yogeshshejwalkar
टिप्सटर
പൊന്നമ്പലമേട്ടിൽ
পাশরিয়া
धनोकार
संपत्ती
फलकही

...

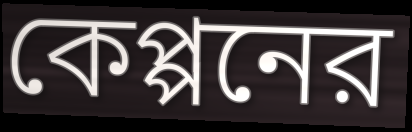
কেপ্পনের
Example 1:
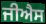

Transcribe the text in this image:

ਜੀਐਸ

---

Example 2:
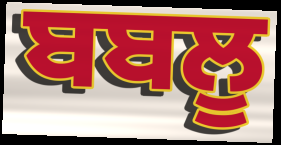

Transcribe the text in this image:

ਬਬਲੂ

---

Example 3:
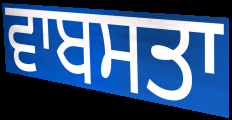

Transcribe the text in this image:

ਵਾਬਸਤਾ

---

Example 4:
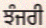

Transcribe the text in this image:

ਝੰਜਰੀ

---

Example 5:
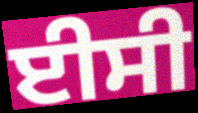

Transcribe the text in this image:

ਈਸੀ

#### What is required
Every line that includes "Example" must be copied from the material above.

#### Task solution
Example 1:
Example 2:
Example 3:
Example 4:
Example 5:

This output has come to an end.